Problem: Reproduce word for word the passage of the forum thread on converting notes to grace notes in Sibelius that opens with the words containing "Is there a fast" and closes with "be a way...".

Document extract:
# MusicXML => Sibelius: how to convert to grace notes efficiently?



## JohnG (Aug 29, 2020)

Hi all,

Is there a plugin or other trick available to convert regular notes to grace notes in Sibelius? I have to (quickly) orchestrate quite a lot of music and I have, for this score, a lot of grace notes. When importing MusicXML from DAW to Sibelius, these show up as (usually) 16th or shorter values (semiquavers or "other").

Is there a fast way to convert these notes to grace notes and make the succeeding note "whole?" For example, a sixteenth D-natural followed by a dotted eighth C-natural -- I want a grace note D with a slash (and slur) followed by a quarter note C. [semiquaver D followed by dotted quaver C; convert to grace note D followed by crotchet C]

Doing this manually is amazingly tedious and I have a lot of music to get through. There must be a way...

I have been using Finale all these years but am fed up with it, so am still learning some basics in Sibelius.


----------



## JonS (Aug 29, 2020)

JohnG said:


> Hi all,
> 
> Is there a plugin or other trick available to convert regular notes to grace notes in Sibelius? I have to (quickly) orchestrate quite a lot of music and I have, for this score, a lot of grace notes. When importing MusicXML from DAW to Sibelius, these show up as (usually) 16th or shorter values (semiquavers or "other").
> 
> ...

Entries supplied:
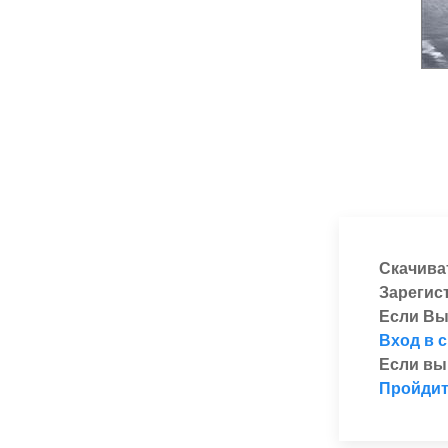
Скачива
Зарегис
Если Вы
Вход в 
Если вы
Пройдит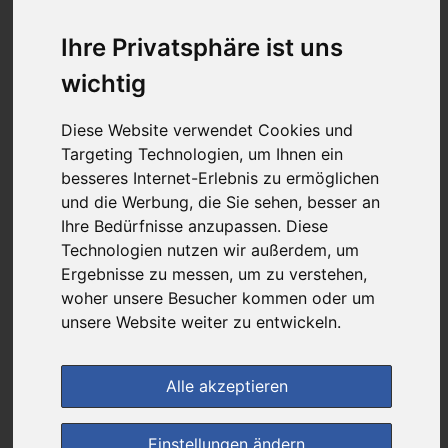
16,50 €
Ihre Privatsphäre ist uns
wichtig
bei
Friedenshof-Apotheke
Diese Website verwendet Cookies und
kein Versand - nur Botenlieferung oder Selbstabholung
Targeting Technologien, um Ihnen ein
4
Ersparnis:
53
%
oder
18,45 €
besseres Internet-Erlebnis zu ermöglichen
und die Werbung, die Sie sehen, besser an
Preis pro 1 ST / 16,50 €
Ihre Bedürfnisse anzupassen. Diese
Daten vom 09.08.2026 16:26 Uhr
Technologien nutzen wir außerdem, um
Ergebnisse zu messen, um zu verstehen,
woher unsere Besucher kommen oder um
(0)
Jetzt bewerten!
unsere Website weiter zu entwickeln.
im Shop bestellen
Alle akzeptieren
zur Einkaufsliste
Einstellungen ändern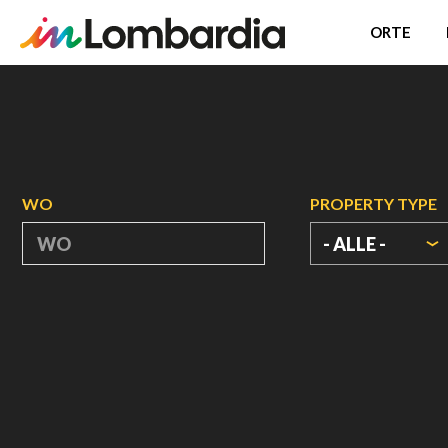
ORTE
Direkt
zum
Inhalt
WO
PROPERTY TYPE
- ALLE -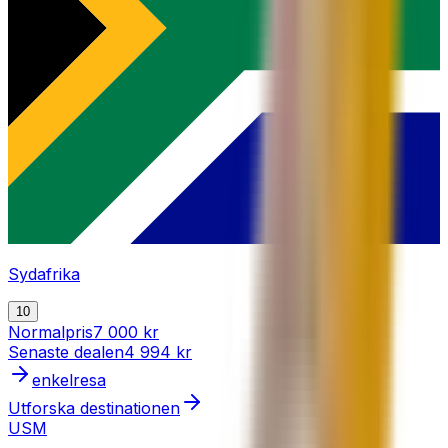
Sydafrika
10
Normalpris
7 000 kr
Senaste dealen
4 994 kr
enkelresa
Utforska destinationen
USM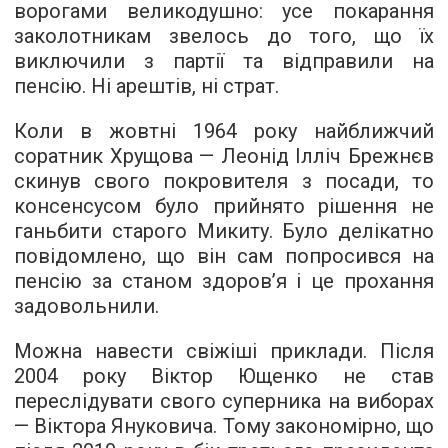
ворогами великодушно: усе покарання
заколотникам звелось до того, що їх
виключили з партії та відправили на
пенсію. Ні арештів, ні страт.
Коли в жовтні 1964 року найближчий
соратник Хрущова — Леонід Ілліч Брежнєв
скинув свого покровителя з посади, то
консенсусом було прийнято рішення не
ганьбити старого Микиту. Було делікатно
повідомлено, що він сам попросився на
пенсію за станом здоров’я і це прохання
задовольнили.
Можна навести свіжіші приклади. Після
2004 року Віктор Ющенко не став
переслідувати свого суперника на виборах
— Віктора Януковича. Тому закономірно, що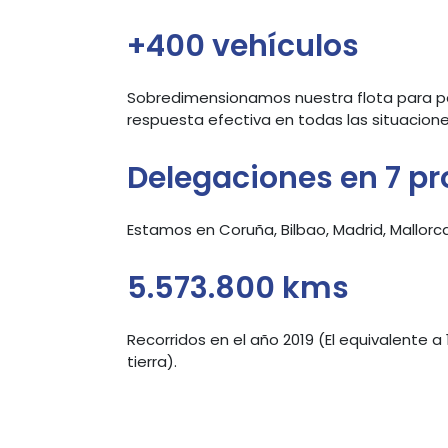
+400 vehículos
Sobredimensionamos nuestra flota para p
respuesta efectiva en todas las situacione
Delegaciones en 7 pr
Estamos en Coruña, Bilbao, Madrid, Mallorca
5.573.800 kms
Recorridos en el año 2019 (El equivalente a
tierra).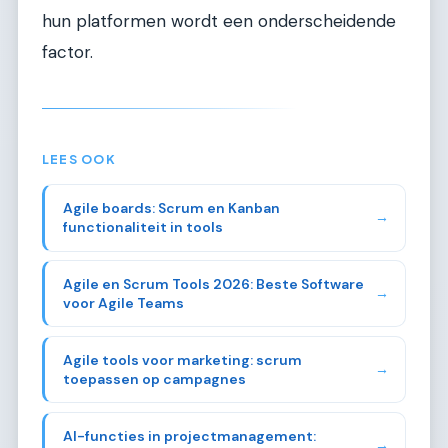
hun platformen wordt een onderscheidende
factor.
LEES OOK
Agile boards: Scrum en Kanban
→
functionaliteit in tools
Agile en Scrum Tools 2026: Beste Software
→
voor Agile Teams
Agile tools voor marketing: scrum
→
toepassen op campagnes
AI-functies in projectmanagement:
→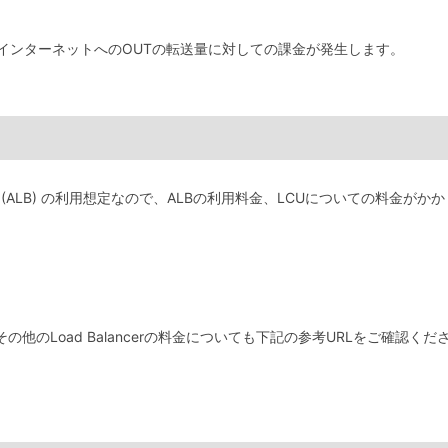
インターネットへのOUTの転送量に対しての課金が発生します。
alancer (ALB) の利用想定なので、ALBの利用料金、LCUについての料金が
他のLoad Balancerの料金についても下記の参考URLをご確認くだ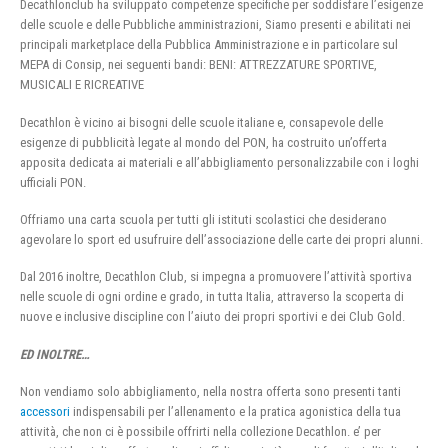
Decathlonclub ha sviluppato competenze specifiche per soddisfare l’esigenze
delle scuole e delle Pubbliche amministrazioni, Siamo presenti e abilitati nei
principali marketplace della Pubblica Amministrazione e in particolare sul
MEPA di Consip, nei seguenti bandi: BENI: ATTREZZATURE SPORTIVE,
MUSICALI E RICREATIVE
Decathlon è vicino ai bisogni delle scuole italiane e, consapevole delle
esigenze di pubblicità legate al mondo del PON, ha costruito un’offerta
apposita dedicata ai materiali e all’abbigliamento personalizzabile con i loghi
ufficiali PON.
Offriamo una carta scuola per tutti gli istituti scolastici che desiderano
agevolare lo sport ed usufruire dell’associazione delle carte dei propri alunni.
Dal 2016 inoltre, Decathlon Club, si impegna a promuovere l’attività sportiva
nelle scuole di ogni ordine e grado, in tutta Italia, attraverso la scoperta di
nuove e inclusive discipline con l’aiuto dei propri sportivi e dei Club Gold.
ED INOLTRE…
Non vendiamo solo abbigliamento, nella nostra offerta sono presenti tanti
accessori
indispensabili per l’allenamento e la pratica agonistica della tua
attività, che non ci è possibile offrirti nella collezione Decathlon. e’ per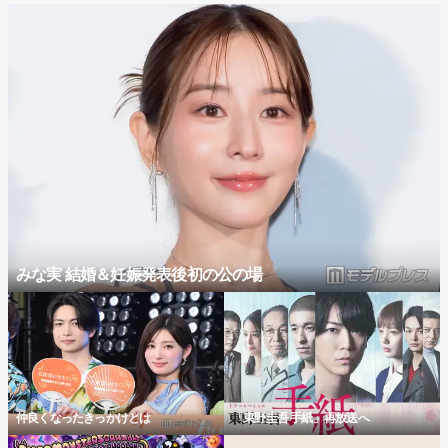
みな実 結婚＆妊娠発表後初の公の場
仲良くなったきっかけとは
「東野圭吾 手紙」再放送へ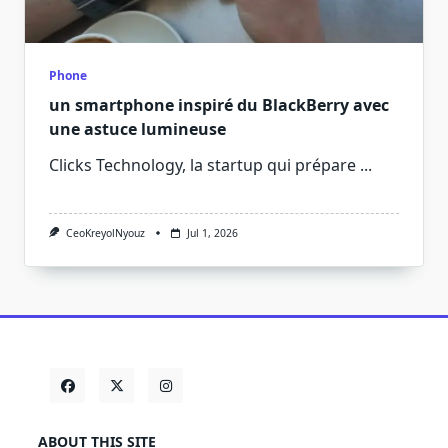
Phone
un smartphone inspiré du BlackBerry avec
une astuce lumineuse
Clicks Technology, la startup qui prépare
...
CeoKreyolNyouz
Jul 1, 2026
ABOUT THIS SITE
==
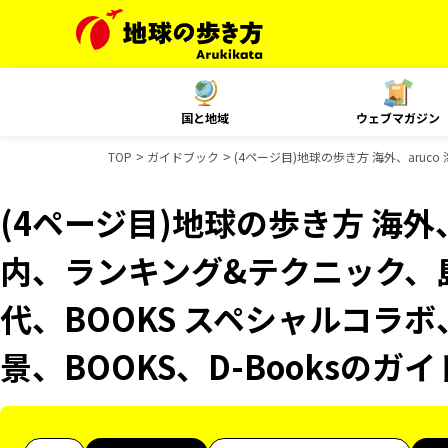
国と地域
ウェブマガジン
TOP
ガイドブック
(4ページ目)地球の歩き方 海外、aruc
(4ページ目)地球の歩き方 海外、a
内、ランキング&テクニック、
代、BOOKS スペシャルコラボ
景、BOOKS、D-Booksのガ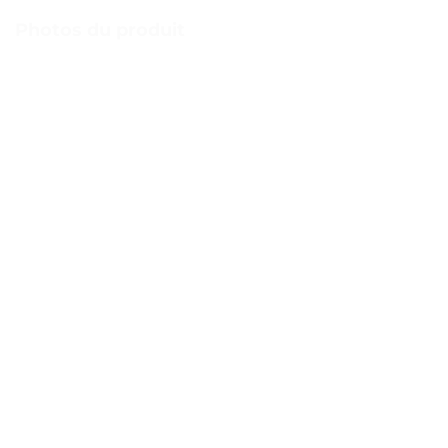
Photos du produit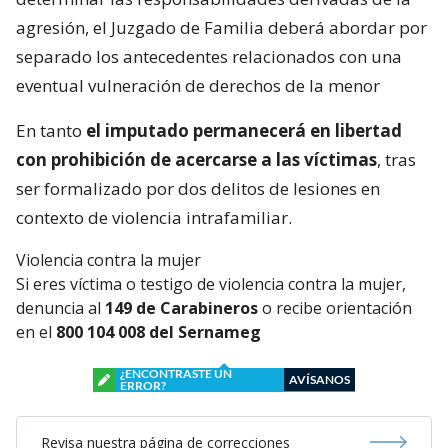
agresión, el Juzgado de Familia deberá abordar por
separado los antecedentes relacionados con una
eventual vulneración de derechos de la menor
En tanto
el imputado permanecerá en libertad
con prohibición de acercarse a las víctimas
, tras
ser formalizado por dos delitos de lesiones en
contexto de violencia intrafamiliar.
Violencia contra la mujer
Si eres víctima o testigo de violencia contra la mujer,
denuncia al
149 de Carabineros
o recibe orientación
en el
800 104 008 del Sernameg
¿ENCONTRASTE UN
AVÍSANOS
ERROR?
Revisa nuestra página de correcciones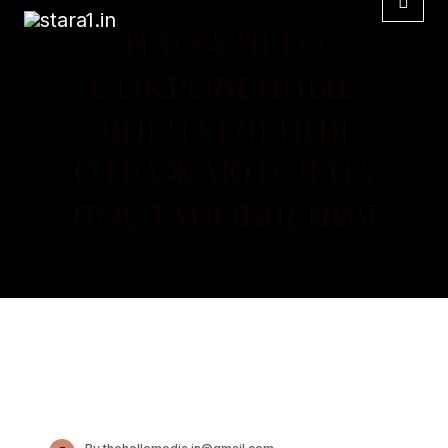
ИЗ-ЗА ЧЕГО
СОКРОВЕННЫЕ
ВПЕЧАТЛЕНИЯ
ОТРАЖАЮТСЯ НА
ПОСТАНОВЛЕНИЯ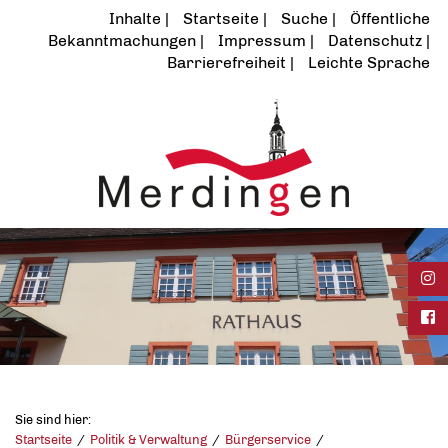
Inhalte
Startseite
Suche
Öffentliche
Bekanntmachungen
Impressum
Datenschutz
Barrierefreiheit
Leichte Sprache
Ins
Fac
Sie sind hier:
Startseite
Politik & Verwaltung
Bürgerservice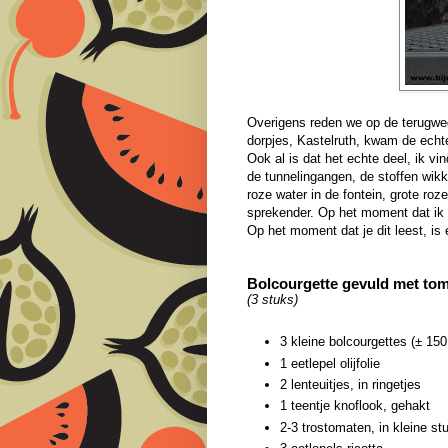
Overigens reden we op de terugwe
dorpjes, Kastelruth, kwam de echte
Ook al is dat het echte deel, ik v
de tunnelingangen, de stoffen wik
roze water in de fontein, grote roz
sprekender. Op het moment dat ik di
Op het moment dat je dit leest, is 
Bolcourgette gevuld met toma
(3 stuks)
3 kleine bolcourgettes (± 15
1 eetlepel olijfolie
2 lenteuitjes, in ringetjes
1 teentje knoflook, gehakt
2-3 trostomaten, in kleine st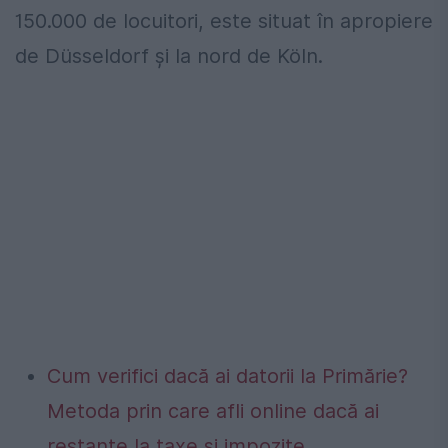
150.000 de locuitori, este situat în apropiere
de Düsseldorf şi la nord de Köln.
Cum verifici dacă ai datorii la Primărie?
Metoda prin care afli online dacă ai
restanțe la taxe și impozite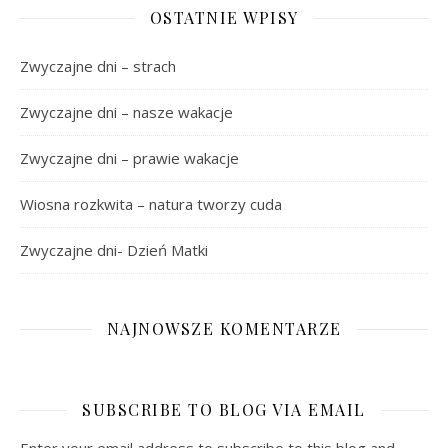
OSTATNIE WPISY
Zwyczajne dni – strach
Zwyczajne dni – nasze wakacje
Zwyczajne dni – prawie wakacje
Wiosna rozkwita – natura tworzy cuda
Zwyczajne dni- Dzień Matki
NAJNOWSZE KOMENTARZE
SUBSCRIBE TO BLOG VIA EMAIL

Output for this task:
Is there a fast way to convert these notes to grace notes and make the succeeding note "whole?" For example, a sixteenth D-natural followed by a dotted eighth C-natural -- I want a grace note D with a slash (and slur) followed by a quarter note C. [semiquaver D followed by dotted quaver C; convert to grace note D followed by crotchet C]

Doing this manually is amazingly tedious and I have a lot of music to get through. There must be a way...